* [练习 A]:
根据提取文本回答以下问题:
(i) 未添加 additionalScrapeConfigs 时,prometheus 无法抓取哪个端口的GPU metrics?
(ii) gpu-metrics 任务的 scrape_interval 设为多少?
(iii) dcgm-exporter service 的 creationTimestamp 是什么?
* [练习 B]:
判断下列说法是否与提取文本相符,每项答"是"或"否",并引用提取文本中起决定作用的原话。
(i) 附加的scrape配置需要在 helm chart values 的 prometheusSpec 部分或 Prometheus 配置文件中指定。
(ii) gpu-metrics 任务使用 https 协议抓取。
(iii) relabel_configs 中的 target_label 是 kubernetes_node。

* [提取文本]:
更新Kubernetes集群的Prometheus配置

备注

使用Helm 3在Kubernetes集群部署Prometheus和Grafana 中部署 DCGM-Exporter 管理GPU监控,需要修订Prometheus配置来抓取特定节点和端口metrics,需要修订Prometheus配置。

对于采用Prometheus Operator(例如 使用Helm 3在Kubernetes集群部署Prometheus和Grafana 就是采用 kube-prometheus-stack helm chart完成部署)构建Prometheus监控堆栈之后,可以通过设置附加的scrape配置来监控自己的自定义服务。

所谓的附加的scrape配置(additional scrape config)就是使用 正则表达式 来找寻匹配的服务,并根据 标签( label ), 注释( annotation ),命名空间( namespace )或命名( name )来定位一组服务。

附加的scrape配置(additional scrape config)是一项功能强大的底层操作,需要在 helm chart values的 prometheusSpec 部分 或者 Prometheus配置文件 中指定。所以非常适合实现一个平台界别的监控极致,而且可以控制Prometheus的安装和配置设置。

备注

本文实践是在我的 使用Helm 3在Kubernetes集群部署Prometheus和Grafana 基础上完成,目标是 在Kuternetes集成GPU可观测能力

使用Helm 3在Kubernetes集群部署Prometheus和Grafana 没有包含 在Kuternetes集成GPU可观测能力 针对GPU监控所需的 additionalScrapeConfigs 所以 prometheus 此时无法抓取 9400 端口的GPU metrics 。以下是 在Kuternetes集成GPU可观测能力 所要求的 configMap :

configMap 配置 additionalScrapeConfigs 添加 gpu-metrics
# AdditionalScrapeConfigs allows specifying additional Prometheus scrape configurations. Scrape configurations
# are appended to the configurations generated by the Prometheus Operator. Job configurations must have the form
# as specified in the official Prometheus documentation:
# https://prometheus.io/docs/prometheus/latest/configuration/configuration/#scrape_config. As scrape configs are
# appended, the user is responsible to make sure it is valid. Note that using this feature may expose the possibility
# to break upgrades of Prometheus. It is advised to review Prometheus release notes to ensure that no incompatible
# scrape configs are going to break Prometheus after the upgrade.
#
# The scrape configuration example below will find master nodes, provided they have the name .*mst.*, relabel the
# port to 2379 and allow etcd scraping provided it is running on all Kubernetes master nodes
#
additionalScrapeConfigs:
- job_name: gpu-metrics
  scrape_interval: 1s
  metrics_path: /metrics
  scheme: http
  kubernetes_sd_configs:
  - role: endpoints
    namespaces:
      names:
      - gpu-operator
  relabel_configs:
  - source_labels: [__meta_kubernetes_pod_node_name]
    action: replace
    target_label: kubernetes_node
  • 获取当前 Prometheus helm :

获取当前已经安装的prometheus helm
helm list -A | grep prometheus

输出信息:

获取当前已经安装的prometheus helm 输出信息
stable                      default     1           2023-03-29 22:10:58.12684326 +0800 CST  deployedkube-prometheus-stack-45.8.0v0.6        3.0

dcgm-exporter 部署情况

参考 how prometheus get dcgm-exporter metrics? #106dcgm-exporter 进行剖析:

  • Namespace

  • DaemonSet

  • Service

  • ServiceMonitor

  • ServiceAccount

  • 观察 在Kuternetes集成GPU可观测能力 部署的 service ,其中有 dcgm-exporter-1680364448 ,检查内容:

    kubectl get svc dcgm-exporter-1680364448 -o yaml
    

输出 dcgm-exporter service配置:

kubectl get svc dcgm-exporter -o yaml 输出
apiVersion: v1
kind: Service
metadata:
  annotations:
    meta.helm.sh/release-name: dcgm-exporter-1680364448
    meta.helm.sh/release-namespace: default
  creationTimestamp: "2023-04-01T15:54:13Z"

* [所给数据]:

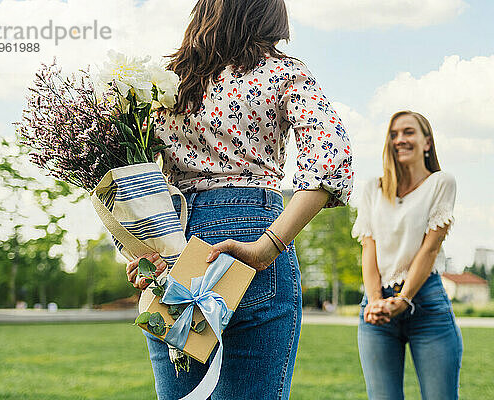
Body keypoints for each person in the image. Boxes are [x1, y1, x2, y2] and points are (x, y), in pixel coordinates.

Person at [125, 0, 353, 398]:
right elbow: (331, 156)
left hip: (172, 246)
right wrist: (269, 246)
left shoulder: (165, 83)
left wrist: (138, 250)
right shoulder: (283, 71)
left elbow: (126, 176)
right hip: (252, 238)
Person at [351, 111, 462, 400]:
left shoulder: (441, 183)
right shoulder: (372, 189)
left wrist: (403, 300)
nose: (400, 139)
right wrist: (375, 302)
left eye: (408, 132)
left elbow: (430, 248)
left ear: (427, 142)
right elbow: (369, 248)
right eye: (394, 134)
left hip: (426, 303)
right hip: (377, 305)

* [答案 A]:
(i) 9400 端口
(ii) 1s
(iii) "2023-04-01T15:54:13Z"

* [答案 B]:
(i) 是。"需要在 helm chart values的 prometheusSpec 部分 或者 Prometheus配置文件 中指定"
(ii) 否。"scheme: http"
(iii) 是。"target_label: kubernetes_node"